Perjugan politik TrumpTrump seperti perjuangan ekonomi yang bertujuan untuk mendapatkan keuntungan yang sebesar-besarnya dimana setiap orang mencoba bersaingan untuk meraihnya (Maurice Duvergur, 2013). Dan memengang posisi kekuasaan memberikan keuntungan yang sangat besar (Maurice Duvergur, 2013). Keinginan Trump untuk mendapatkan kekuasaan beserta keuntungannya terlihat misalnya saja pada awal kampanye Presidensialnya di mulai pada tahun 2000. Kampanye Trump berfokus pada masalah perdagangan yang adil,upaya-upaya mengeliminasi utang-utang negra, serta usaha demi tercapainya kesehatan secara nasional. Namun, dari kampanyenya saat itu banyak yang beranggapan bahwa itu hanya taktik untuk meperkuat brandnya The Trump organization serta membuat laris bukunya (Admojo,Tri & dkk, 2017).
Jadi dapat dikatakan perpindahan Trump ini lebih ke arah kepentingan atau motif pribadi karena Trump meraih kekuasaan untuk memperkuat brandnya The Trump Organization (keuntungan pribadi).
Pada proses pemilihan Presiden yang dilakukan Amerika Serikat dapat dikatakan bahwa Amerika Serikat sedang mengalami pergantian atau sirkulasi elit. Posisi Trump pada saat pemilihan Presiden merupakan elit tandingan. Trump berusaha untuk meraih kekuasaan. Karena pada saat itu yang berkuasa adalah Barack Obama yang berasal dari partai Demokrat.
Dalam proses pergantian atau sirkulasi elit tersebut dapat dikatakan terjadi di antara elit dengan peduduk lainnya seperti yang dikemukakan oleh Pareto. Dalam hal ini karena yang memerintah pada awalnya adalah partai Demokrat maka terajadi pergantian elit dengan penduduk atau kelompok lainnya yaitu Trump yang berasal dari partai Republik yang tidak dapat memerintah karena merupakan oposisi dari partai Demokrat.
Dalam pergantian atau sirkulasi elit terjadi karena hilangnya kecakapan elit yang memimpin/memerintah sedangkan elit lain menunjukan kecakapannya seperti yang dijbarkan oleh Mosca. Karena dalam makalah ini membahas mengenai sirkulasi elit (Presiden) dimana pergantian atau sirkulasi elit dalam hal ini Presiden dijalankan rutin 5 tahun sekali maka, kami ingin melihat sirkulasi elit tersebut dalam hal kepemimpinan partai yang berkuasa. Dimana sebelumnya pertai yang berkuasa adalah partai Demokrat digantikan oleh partai Republik.

DAFTAR BUTIR:
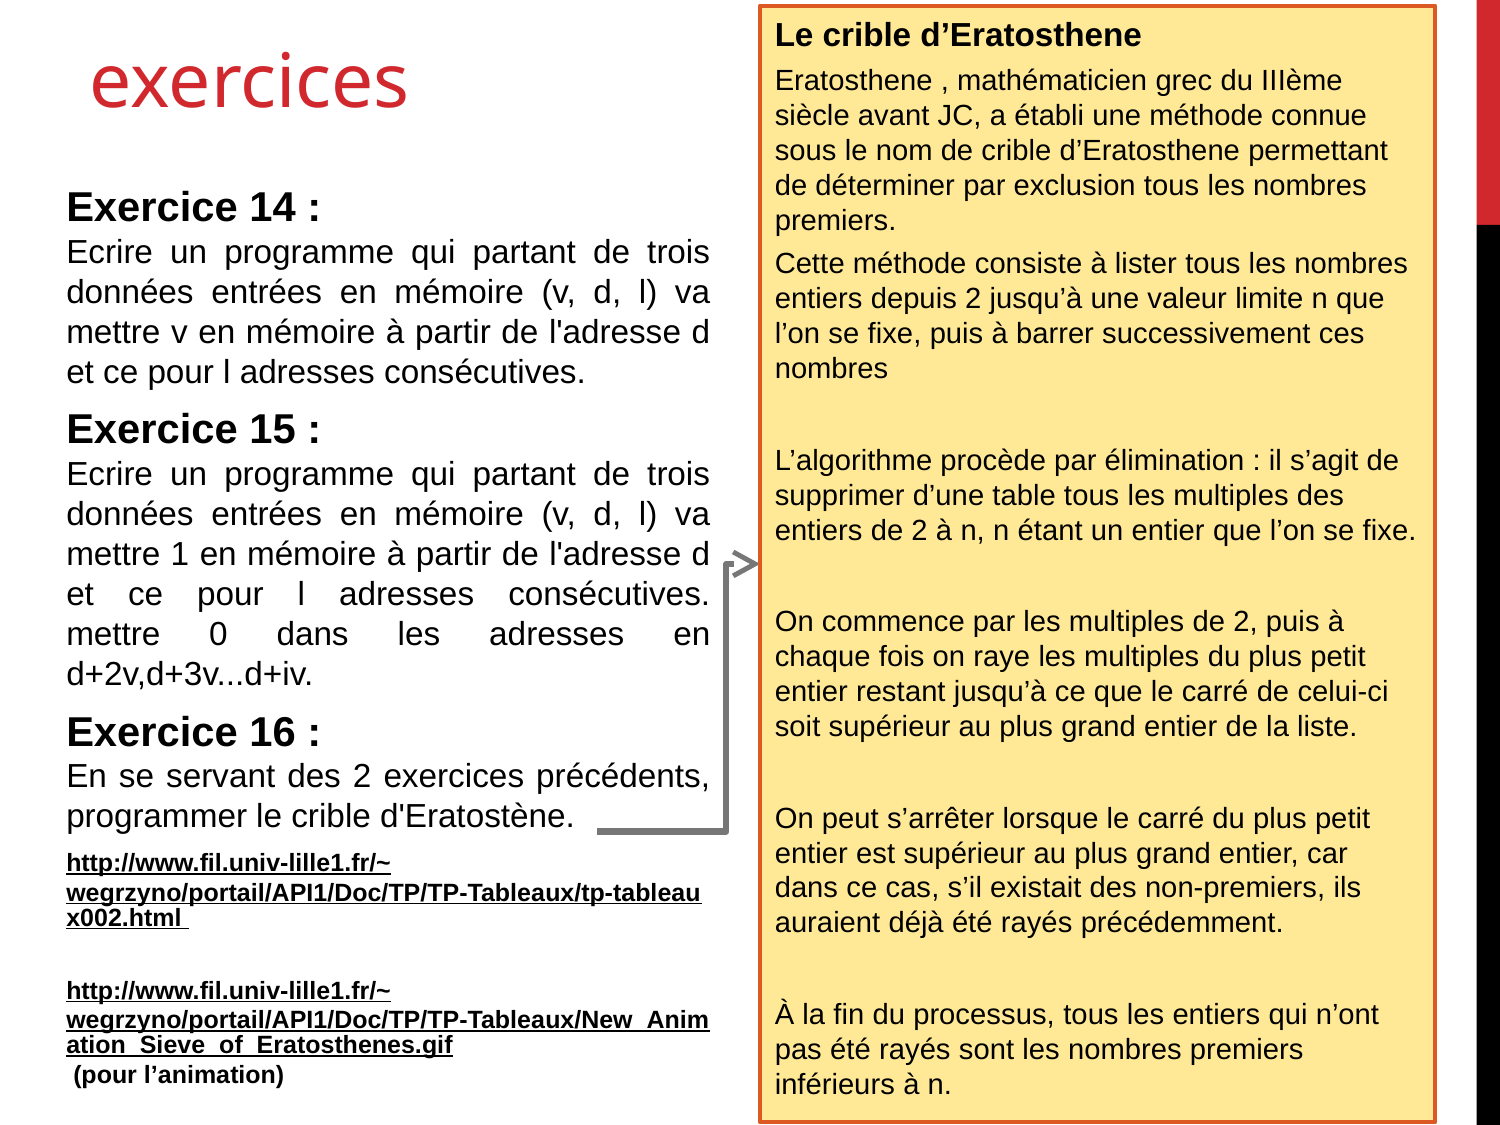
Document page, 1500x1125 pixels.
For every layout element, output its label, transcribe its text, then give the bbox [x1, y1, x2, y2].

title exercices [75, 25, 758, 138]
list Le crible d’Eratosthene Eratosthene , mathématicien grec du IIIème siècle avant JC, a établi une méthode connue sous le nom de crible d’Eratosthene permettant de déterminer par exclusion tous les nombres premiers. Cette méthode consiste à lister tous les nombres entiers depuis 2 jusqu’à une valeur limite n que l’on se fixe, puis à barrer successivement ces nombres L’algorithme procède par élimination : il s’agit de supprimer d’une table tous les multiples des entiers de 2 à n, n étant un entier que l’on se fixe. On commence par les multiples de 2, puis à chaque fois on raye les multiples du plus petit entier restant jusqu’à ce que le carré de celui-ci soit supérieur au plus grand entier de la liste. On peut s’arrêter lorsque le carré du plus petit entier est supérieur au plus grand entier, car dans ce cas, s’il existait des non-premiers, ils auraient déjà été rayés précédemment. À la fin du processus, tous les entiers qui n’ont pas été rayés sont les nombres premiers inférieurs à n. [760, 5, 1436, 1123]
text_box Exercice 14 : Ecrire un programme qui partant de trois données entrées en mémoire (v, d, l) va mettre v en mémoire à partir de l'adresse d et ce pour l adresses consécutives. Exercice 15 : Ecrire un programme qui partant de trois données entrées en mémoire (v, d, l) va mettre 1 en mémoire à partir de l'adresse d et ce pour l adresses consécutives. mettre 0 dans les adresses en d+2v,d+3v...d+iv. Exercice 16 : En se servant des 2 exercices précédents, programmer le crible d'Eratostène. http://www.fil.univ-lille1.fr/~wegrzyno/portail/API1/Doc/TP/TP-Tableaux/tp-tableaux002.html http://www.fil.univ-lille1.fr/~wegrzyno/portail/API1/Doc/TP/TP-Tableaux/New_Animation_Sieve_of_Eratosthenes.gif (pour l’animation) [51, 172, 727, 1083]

TUGAS:
1. Jawablah pertanyaan berikut berdasarkan teks tentang Trump:
(a) Pada tahun berapa kampanye Presidensial Trump dimulai?
(b) Dari partai mana Barack Obama berasal?
(c) Menurut siapa pergantian elit terjadi karena hilangnya kecakapan elit yang memerintah?
2. Teruskan teks tentang Trump setelah kalimat terakhirnya.

JAWABAN TERTULIS:
1.
(a) Tahun 2000.
(b) Partai Demokrat.
(c) Mosca.

2.
Terjadinya sirkulasi elit di AS ditandai dengan, Sejak akhir Perang Dunia II, hanya ada satu contoh di mana satu partai berhasil menguasai Gedung Putih selama tiga periode. Peristiwa tersebut terjadi ketika Presiden Ronald Reagan yang seorang Republikan dan menjabat selama dua periode digantikan oleh George H.W. Bush.
Ini menjelaskan kondisi Hillary yang cukup sulit mengingat Demokrat melalui Barack Obama sudah menghuni Gedung Putih selama 8 tahun terakhir. Pemilih saat ini menginginkan dengan perubahan. Pemerintahan Obama memang mencatat sejumlah kemajuan signifikan, salah satunya pengangguran yang di bawah lima persen. Namun hal-hal baik bisa jadi memburuk. Simak saja bagaimana krisis perekonomian melanda AS pada 2008, memicu perasaan muak kepada pemerintah dan kalangan elite. Obama dinilai gagal membawa harapan dan perubahan yang menjadi slogannya pada musim kampanye[5]. Hal ini lah terjadi sirkulasi elit dalm pemerintahan dan sikap masyarakat Amerika Serikat yang menginginkan akan terjadinya suatu perubahan. Hal ini lah yang juga menjadi faktor kemenangan Trump sebgai presiden baru Amerika Serikat.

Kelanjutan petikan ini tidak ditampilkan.